▸ Try it
The listing below should be printed in full and exactly, apart from its images.

▸ Information shown
□ □ □ □ □
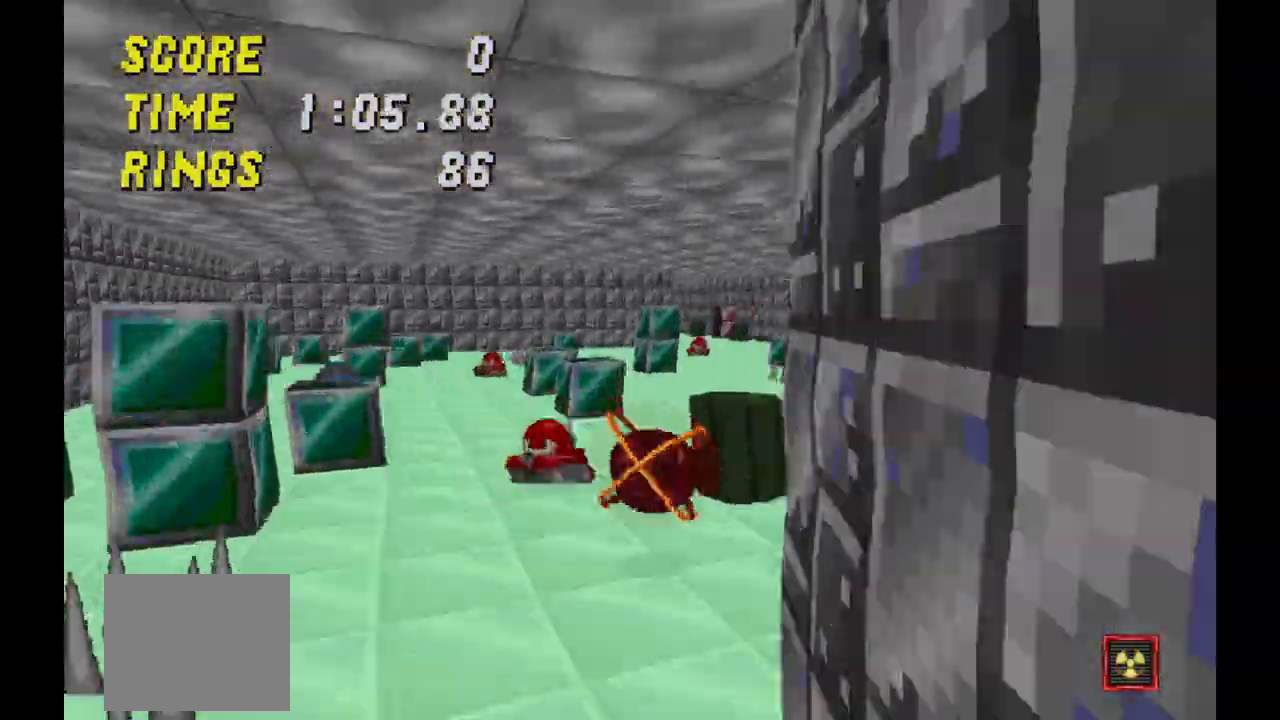
{"keys": [], "events": []}
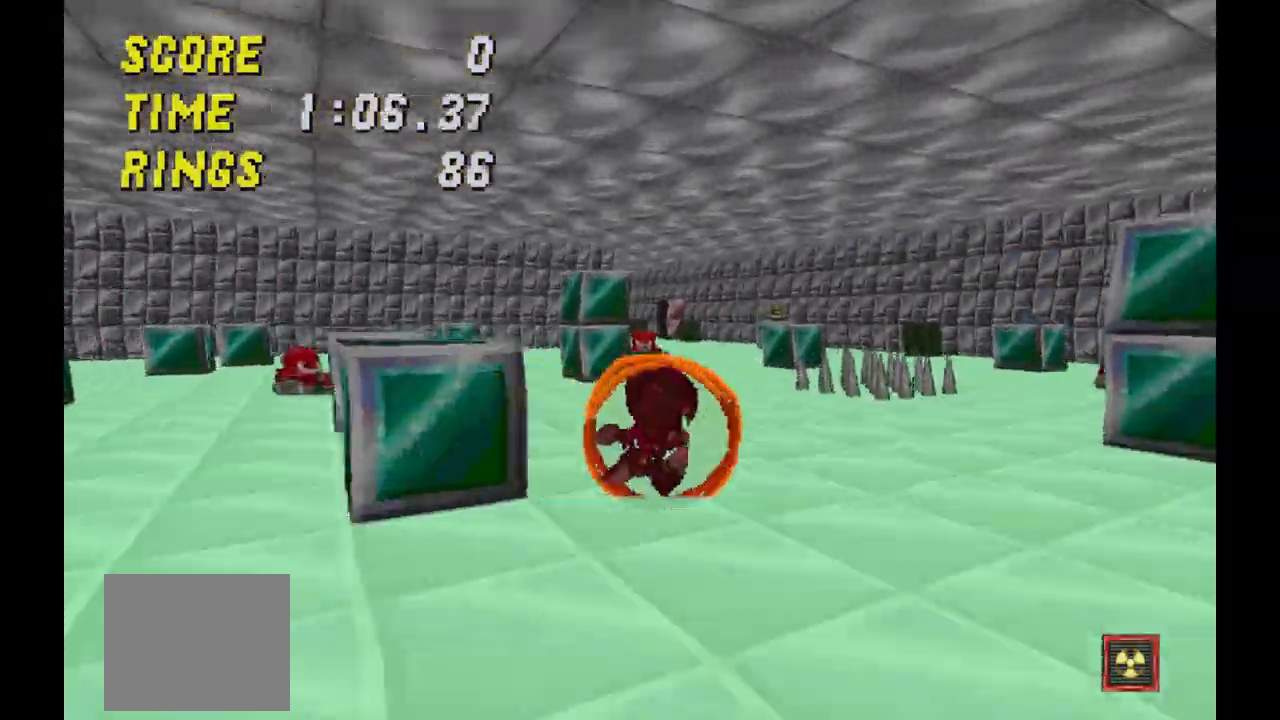
{"keys": [], "events": [[167, "j", "down"], [467, "j", "up"]]}
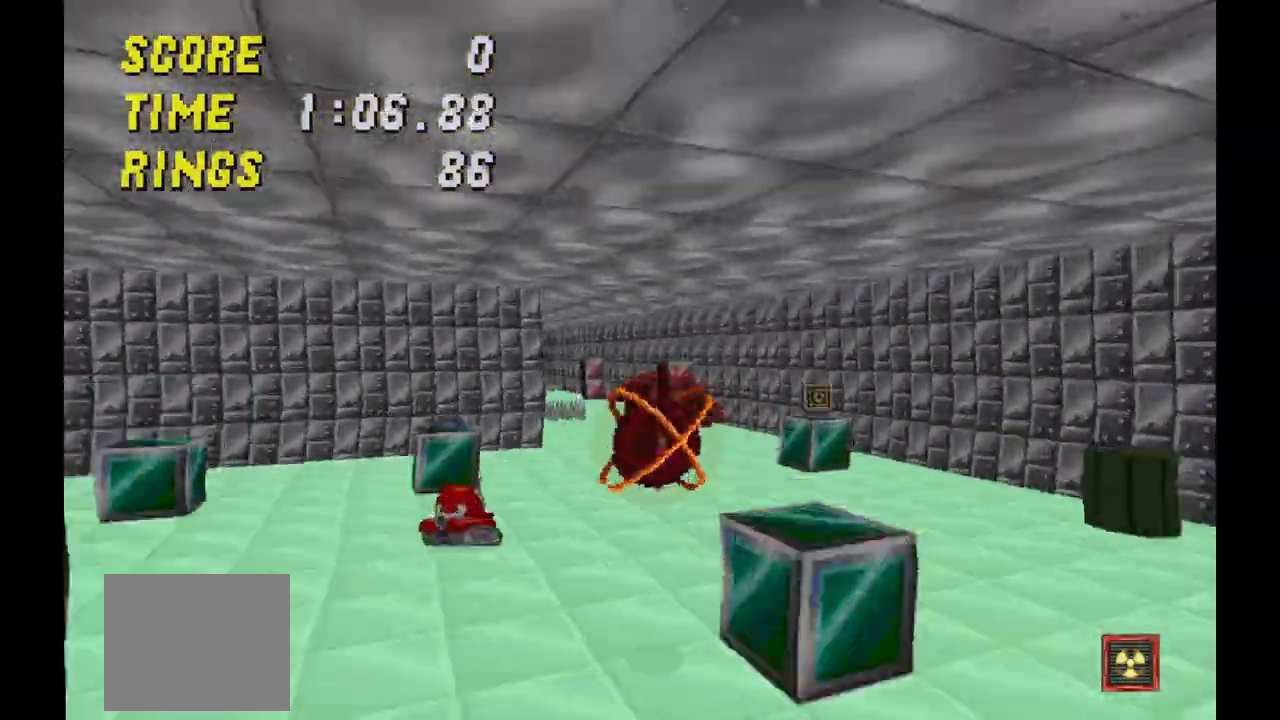
{"keys": [], "events": []}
□ □ □ □ □
▸ Answer for the task
{"keys": [], "events": []}
{"keys": [], "events": [[167, "j", "down"], [467, "j", "up"]]}
{"keys": [], "events": []}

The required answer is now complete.